Hi Lanbo,
the first command computes the slope of within-subject linear fits (the rate, so the unit is mm/time). You use —generic time which means that the time is 1 2 3 … It is better to put the real time, e.g. in years for a longitudinal study.
the second command is a one-sample-group-mean (OSGM) analysis to test whether the slopes are significantly different from zero. The sig.table.dat shows the significances (log 10 , so 1 is p=0.1, 2 is p=0.01 etc, with a sign showing the direction).

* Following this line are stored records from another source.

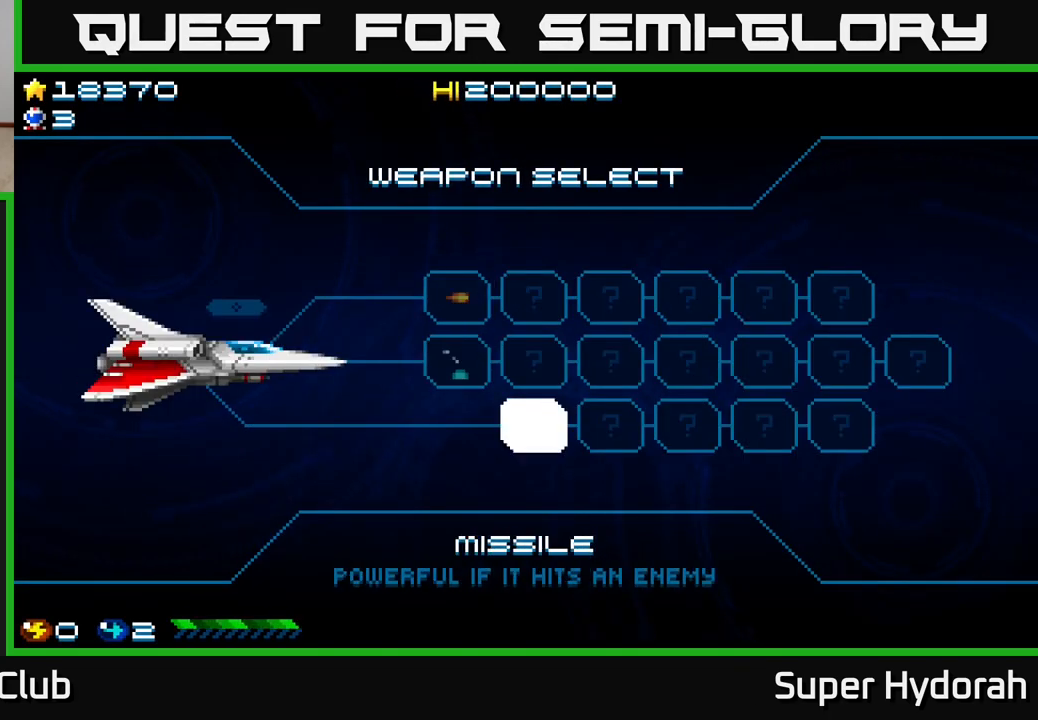
{"buttons": ["A"], "left_stick": "center", "events": [[33, "A", "down"], [100, "A", "up"], [183, "A", "down"], [300, "A", "up"], [400, "A", "down"]]}
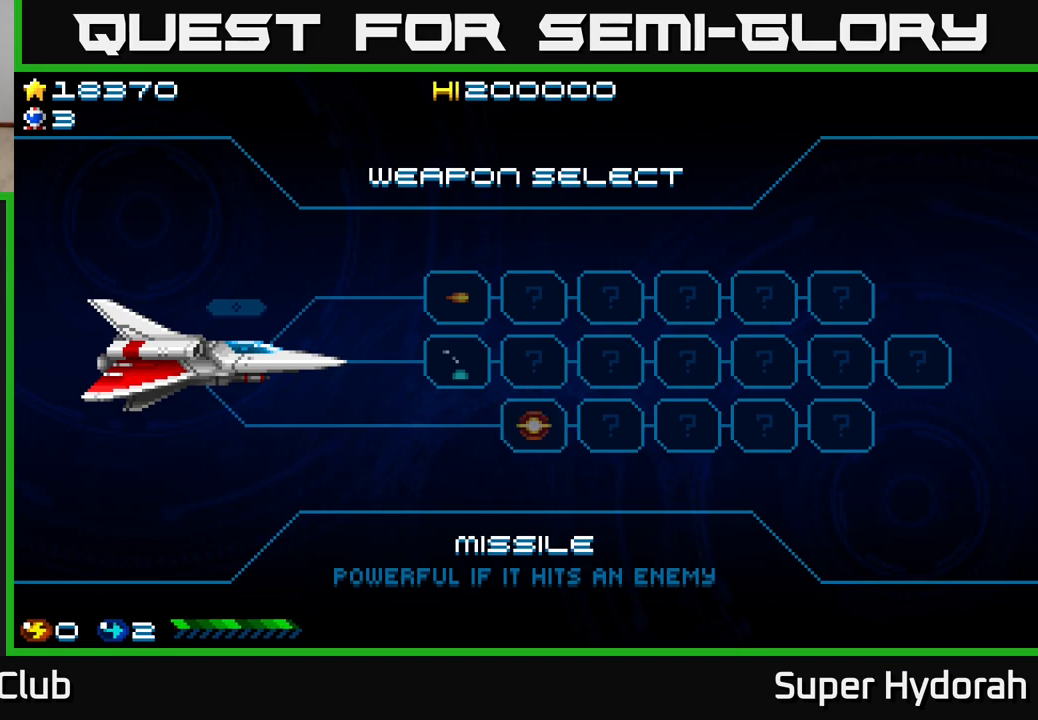
{"buttons": ["A"], "left_stick": "center", "events": [[33, "A", "up"], [117, "A", "down"], [283, "A", "up"], [367, "A", "down"]]}
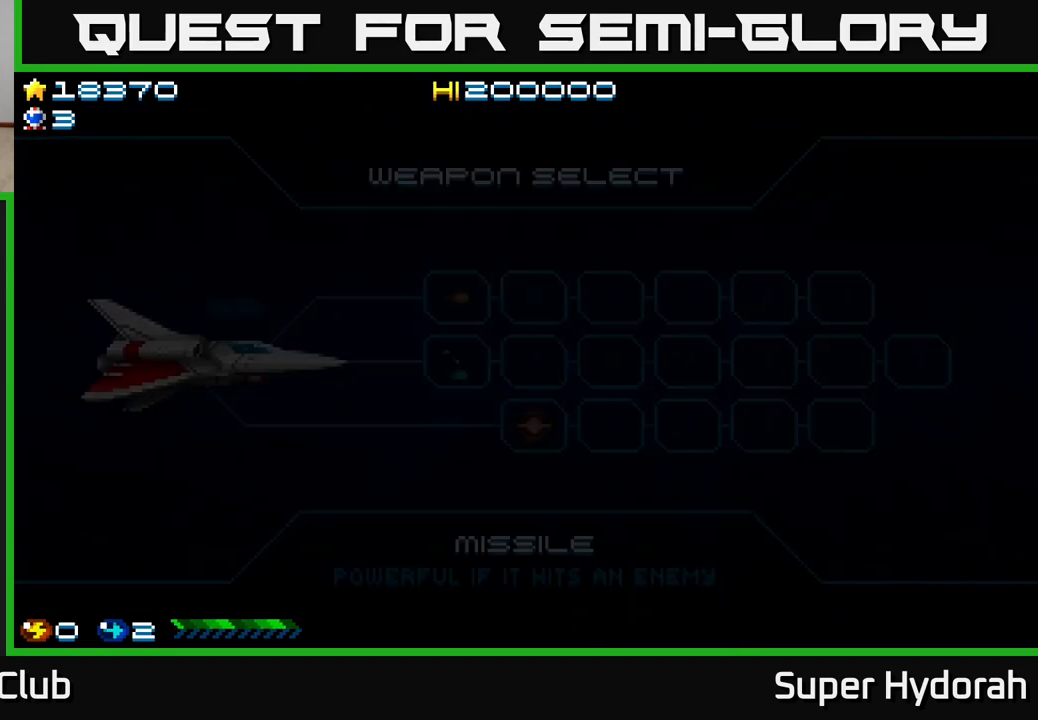
{"buttons": [], "left_stick": "center", "events": [[33, "A", "up"], [133, "A", "down"], [283, "A", "up"]]}
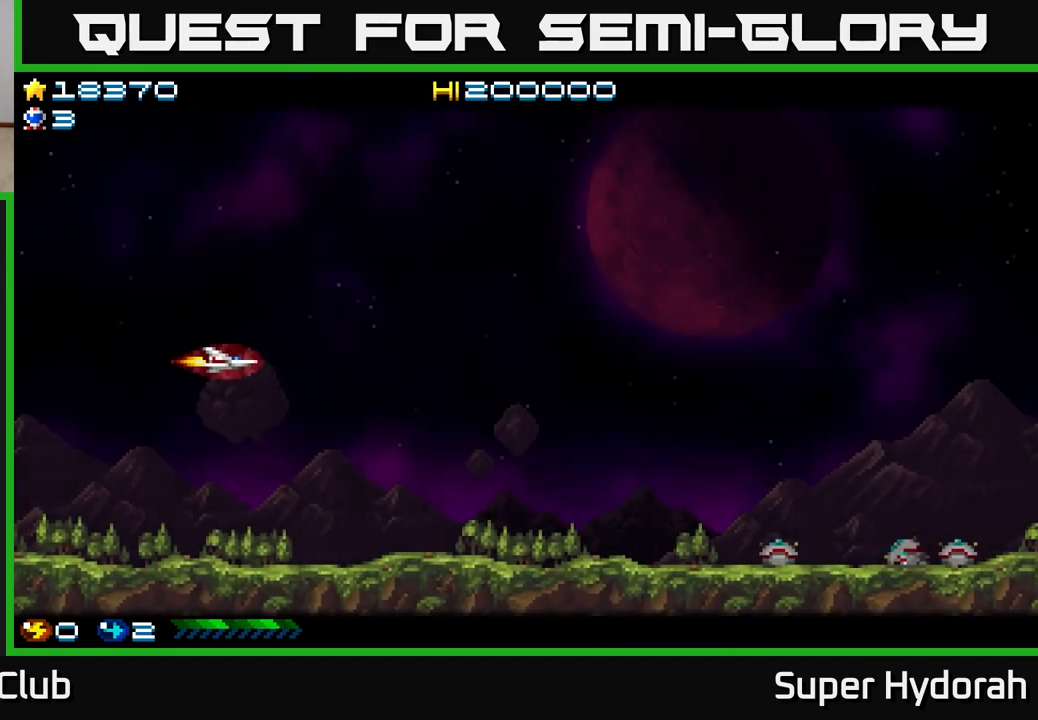
{"buttons": ["A", "DPAD_DOWN", "DPAD_RIGHT"], "left_stick": "center", "events": [[33, "DPAD_RIGHT", "down"], [217, "A", "down"], [217, "DPAD_DOWN", "down"]]}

Now if you look at regular aging and if you have enough subjects and wait for a year or two all regions in the brain should show significant atrophy. So the OSGM is not very interesting usually. For a real study you usually need two groups (diseased vs control, or drug vs no-drug)
Best, Martin
On 27. Oct 2017, at 20:13, lanbo Wang drrambow@gmail.com wrote:
Dear freesurfer group,
Hi! I used long_stats_slopes and code to process my longitudinal data: long_stats_slopes --qdec sub_qdec_long.dat --stats lh.aparc.stats --meas thickness --sd $SUBJECTS_DIR --do-rate --generic-time --stack-rate thickness.lh.aparc-rate.stack.txt mri_glmfit --osgm --glmdir thickness.lh.aparc-rate --table thickness.lh.aparc-rate.stack.txt I got results sig.table.dat in folder of 'thickness.lh.aparc-rate'. I want to ask what's meaning of this results. Is it the significant results or just directly result?